Ce jour-là, visite inévitable, nous fûmes en bus à Saint-Jacques de Compostelle, dont notre résidence n’était distante que d’une trentaine de kilomètres, et nous passâmes quelques heures à déambuler dans les rues de la vieille ville. Il y a là, comme on imagine, une grande concentration d’édifices religieux, dont beaucoup datent du XVIIIe siècle, ainsi que les grandes tours de la cathédrale. Celle-ci n’est décorée que d’un seul vitrail, représentant naturellement le patron (de l’église et du pays), en pèlerin.
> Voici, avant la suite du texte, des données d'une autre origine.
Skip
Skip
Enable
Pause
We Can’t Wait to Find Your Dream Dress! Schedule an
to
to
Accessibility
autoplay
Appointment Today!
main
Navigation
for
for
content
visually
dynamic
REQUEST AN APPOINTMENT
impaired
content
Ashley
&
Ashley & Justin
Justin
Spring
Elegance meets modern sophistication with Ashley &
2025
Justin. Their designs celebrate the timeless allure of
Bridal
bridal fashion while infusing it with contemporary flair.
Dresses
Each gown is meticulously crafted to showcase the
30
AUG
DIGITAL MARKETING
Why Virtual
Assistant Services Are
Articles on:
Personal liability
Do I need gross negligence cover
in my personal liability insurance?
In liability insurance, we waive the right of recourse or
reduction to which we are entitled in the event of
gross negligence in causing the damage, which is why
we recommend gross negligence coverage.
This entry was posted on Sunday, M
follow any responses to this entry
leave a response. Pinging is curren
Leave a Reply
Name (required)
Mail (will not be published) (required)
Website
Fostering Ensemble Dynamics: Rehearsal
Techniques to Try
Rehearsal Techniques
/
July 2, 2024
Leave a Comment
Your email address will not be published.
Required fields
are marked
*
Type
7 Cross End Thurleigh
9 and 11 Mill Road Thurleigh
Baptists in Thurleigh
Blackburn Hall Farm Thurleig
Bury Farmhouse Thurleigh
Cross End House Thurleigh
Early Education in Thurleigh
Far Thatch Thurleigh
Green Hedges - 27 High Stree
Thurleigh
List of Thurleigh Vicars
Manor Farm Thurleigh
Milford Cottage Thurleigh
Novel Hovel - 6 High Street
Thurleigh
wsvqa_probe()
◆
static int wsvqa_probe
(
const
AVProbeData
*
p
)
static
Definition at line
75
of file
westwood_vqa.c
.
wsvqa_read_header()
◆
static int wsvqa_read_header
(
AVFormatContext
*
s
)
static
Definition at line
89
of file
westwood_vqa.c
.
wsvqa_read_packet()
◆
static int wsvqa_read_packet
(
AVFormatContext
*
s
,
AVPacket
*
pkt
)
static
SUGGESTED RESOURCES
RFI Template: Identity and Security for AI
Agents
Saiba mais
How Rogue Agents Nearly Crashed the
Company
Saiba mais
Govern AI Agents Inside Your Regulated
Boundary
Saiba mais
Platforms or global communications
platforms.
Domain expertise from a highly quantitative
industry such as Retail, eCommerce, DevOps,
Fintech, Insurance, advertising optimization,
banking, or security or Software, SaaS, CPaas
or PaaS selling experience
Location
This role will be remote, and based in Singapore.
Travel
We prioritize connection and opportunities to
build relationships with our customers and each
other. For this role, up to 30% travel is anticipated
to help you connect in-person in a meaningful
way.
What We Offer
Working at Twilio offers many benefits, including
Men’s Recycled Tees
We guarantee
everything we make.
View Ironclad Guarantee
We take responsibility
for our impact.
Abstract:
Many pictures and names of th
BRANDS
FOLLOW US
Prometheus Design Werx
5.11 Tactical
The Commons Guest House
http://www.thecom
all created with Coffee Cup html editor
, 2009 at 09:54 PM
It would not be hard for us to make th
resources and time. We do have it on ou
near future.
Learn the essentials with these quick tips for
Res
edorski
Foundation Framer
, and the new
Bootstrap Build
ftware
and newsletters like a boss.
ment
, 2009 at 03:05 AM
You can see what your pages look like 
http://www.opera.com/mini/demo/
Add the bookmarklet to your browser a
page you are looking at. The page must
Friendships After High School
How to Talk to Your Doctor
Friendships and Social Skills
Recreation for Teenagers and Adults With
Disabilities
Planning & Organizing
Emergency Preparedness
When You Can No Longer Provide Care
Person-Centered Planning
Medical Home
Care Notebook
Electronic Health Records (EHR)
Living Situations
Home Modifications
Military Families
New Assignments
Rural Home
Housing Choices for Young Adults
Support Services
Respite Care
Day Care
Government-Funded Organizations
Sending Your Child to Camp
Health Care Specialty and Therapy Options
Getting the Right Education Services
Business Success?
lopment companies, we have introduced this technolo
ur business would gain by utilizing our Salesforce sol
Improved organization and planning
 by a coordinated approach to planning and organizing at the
Il y avait dans les rues beaucoup de touristes, beaucoup de policiers et pas mal de mendiants. Dès notre arrivée deux jeunes Gitanes vinrent me demander de signer un papier pour aider les sourdes, et elles manifestaient leur infirmité supposée en montrant leurs oreilles avec leurs doigts. Elles comptaient probablement s’attirer autre chose que mon autographe, mais comme je leur fis aussitôt comprendre qu’il ne fallait rien attendre de moi, elles s’éloignèrent en jacassant, ne cachant plus qu’elles n’étaient nullement sourdes. Nous avions la flemme de pratiquer le tourisme culturel appliqué, et nous nous contentâmes de nous promener en examinant au passage les bâtiments et les sculptures que nous découvrions au hasard des rues. J’ai vu aux feux rouges de Santiago un dispositif ingénieux, que je ne connaissais pas, un compteur à rebours indiquant aux passants combien il leur reste de secondes pour traverser. Les magasins ne présentaient que des cartes postales assez moches, et je me suis contenté d’en acheter une presque belle, représentant la façade de la cathédrale.